All employers are legally obliged to ensure the health and safety of its workforce. Government guidance remains that where it is possible, employees should work from home. However, what has become clear is that often a higher proportion of BAME employees work in sectors such as retail, public transport and healthcare where working from home is not an option.

Are there currently specific obligations placed on employers in respect of their BAME employees?

Despite the Public Health England report, it remains the case that BAME employees of themselves are not listed as being either ‘clinically extremely vulnerable’ or ‘clinically vulnerable’. 

This is not to say that employers should not consider how they can protect the health and safety of their BAME employees, however. 

Tips for employers

  • Perhaps the most fundamental and obvious action is to consult with their BAME employees about their health and safety concerns. 
  • Where an organisation has a BAME network, engaging with that network will assist an employer to understand the concerns facing BAME employees in their organisation and for BAME employees to feel that their voice is being heard. Engaging with BAME networks and where appropriate, trade unions, will assist not least from an employee relations perspective, but may also help to minimise any potential future claims. 
  • As part of this consultation process BAME employees may notify their employers of their general fears about their safety in the workplace or whether they have an underlying health condition which raises their risk profile and should be taken into account by an employer. 
  • Employers should ensure that all staff are aware of any support and counselling services that the employer has to offer to promote wellbeing and address any mental health concerns. 
  • What is clear is that employers must carry out a Covid-19 health and safety risk assessment in respect of its whole workforce.
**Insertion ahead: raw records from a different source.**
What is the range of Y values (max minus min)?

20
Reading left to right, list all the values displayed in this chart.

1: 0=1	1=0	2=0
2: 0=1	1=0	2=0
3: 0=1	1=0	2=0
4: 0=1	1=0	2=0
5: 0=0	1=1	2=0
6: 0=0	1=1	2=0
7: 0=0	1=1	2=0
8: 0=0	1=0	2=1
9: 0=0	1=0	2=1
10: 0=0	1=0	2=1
Arguably where there is a large number of BAME employees, employers should consider whether the risk assessment should take into account relevant risk factors which affect BAME employees. 
  • If there is an identified risk in the risk assessment in respect of certain or all of its BAME employees, if such employees are already on furlough leave, employers could consider whether it is feasible to keep them on furlough and consider topping up to full pay to prevent any potential indirect race discrimination claims.

Can an employer force its BAME employees to work and what are the legal risks? 
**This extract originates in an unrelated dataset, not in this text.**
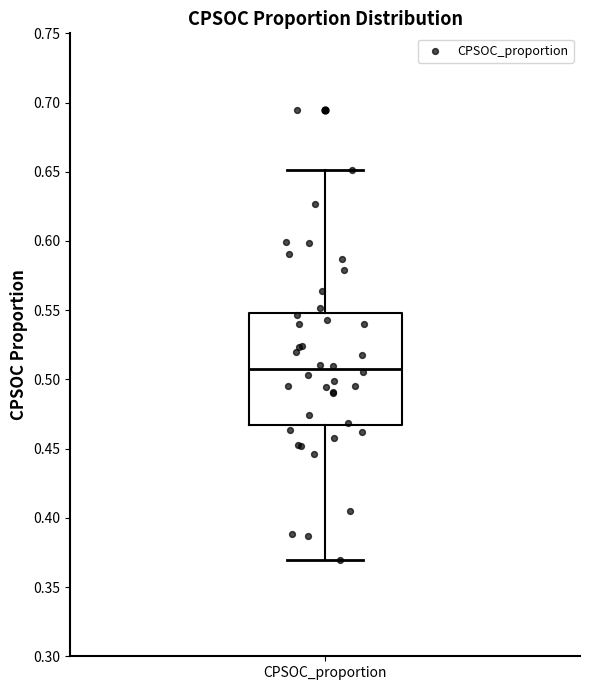

Transcribe this box plot: give where the median line is, the range the box spans, and where the two whiskers end, as read against the y-axis. The values are not printed on the chart, so give them approximately, as read against the axis.

median 0.510, box 0.465 to 0.550, whiskers 0.370 to 0.650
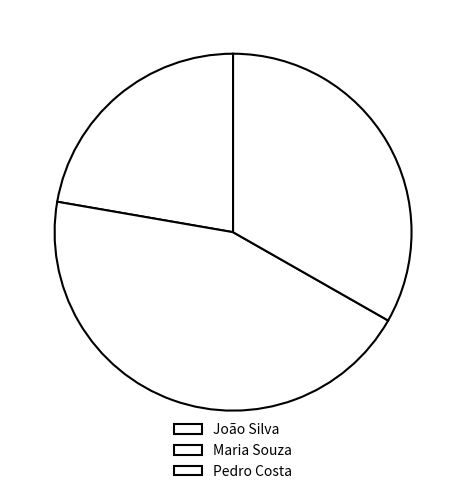

Which category has the biggest portion of the pie?

Maria Souza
Clear communication with BAME employees or a BAME network and documented decision-making will help to minimise the risk of legal claims. 

Where an employee reasonably believes that there is a serious danger to their health, that employee may leave the workplace or take appropriate steps to protect themselves whilst they are at work – and they are protected from suffering a detriment or from dismissal in doing so. If an employer attempts to force the employee to work and then dismisses the employee if they do not comply, such a dismissal may be automatically unfair under the health and safety protections contained in the Employment Rights Act 1996. 
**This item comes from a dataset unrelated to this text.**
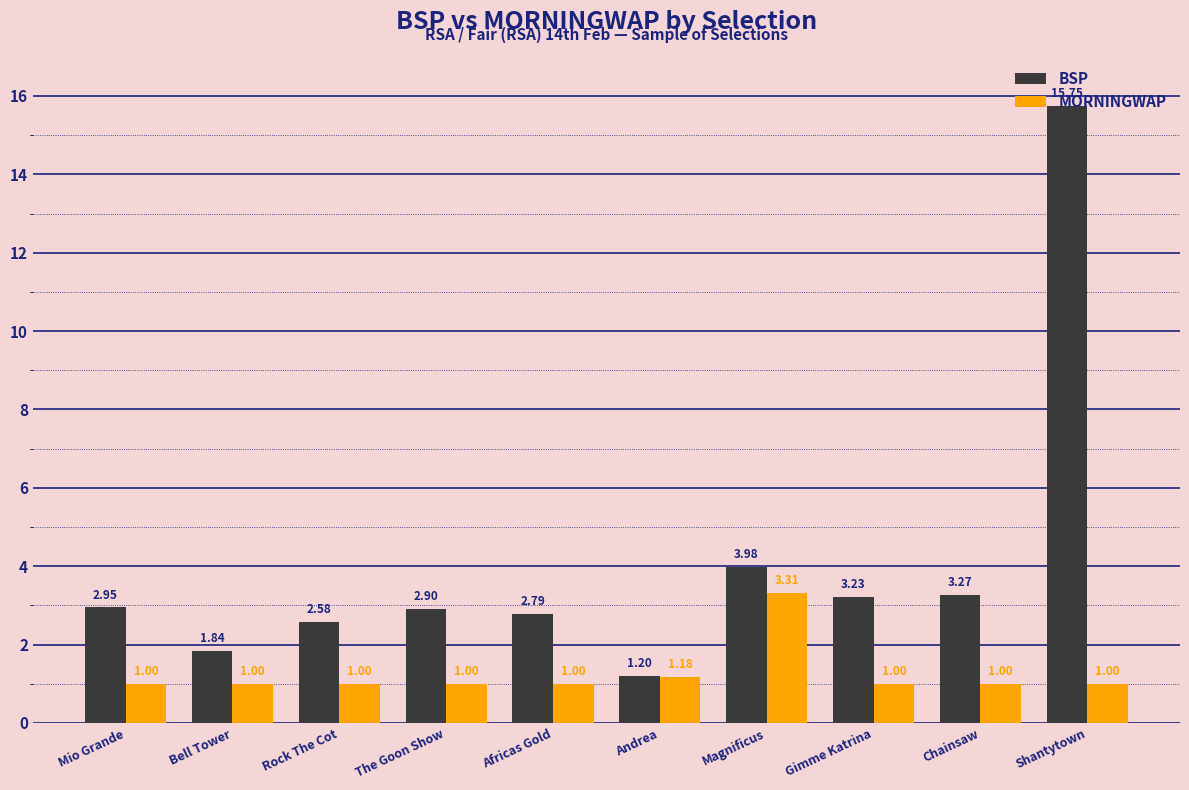

Rank the series by their maximum value, from highest to lowest.

BSP, MORNINGWAP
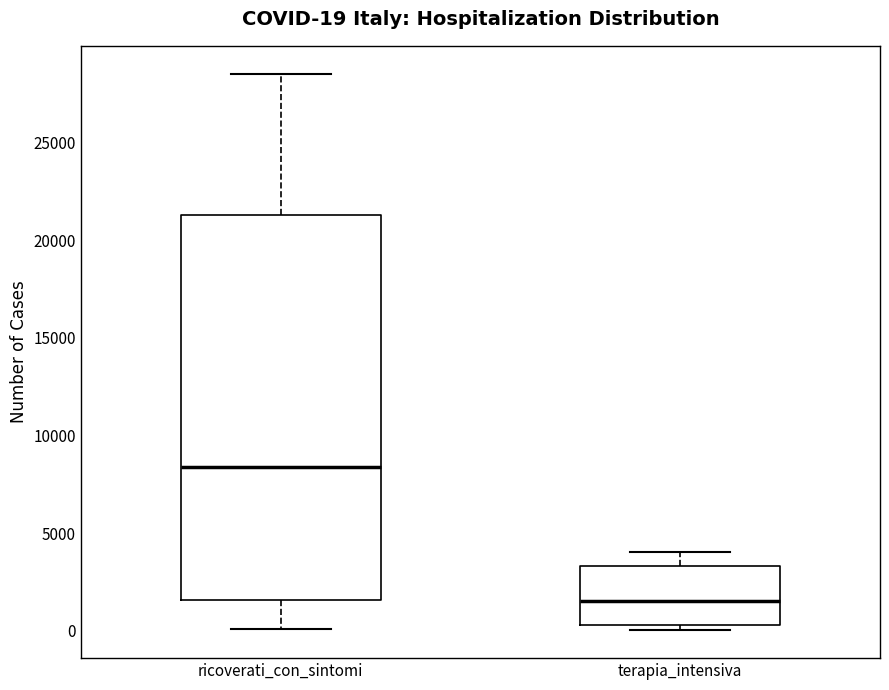

Which box has the highest median line?

ricoverati_con_sintomi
Given Public Health England’s report it is likely that BAME employees will be able to show that any requirement to attend work is indirectly discriminatory against them on the grounds of their race in breach of the Equality Act 2010 because it puts them at a particular disadvantage compared to white employees. This is unless employers can show that they did take steps to protect their BAME employees or that the requirement was otherwise a proportionate means of achieving a legitimate business aim. Employers who are committed to diversity and inclusion will not want to see headlines linking their organisation to a discrimination claim.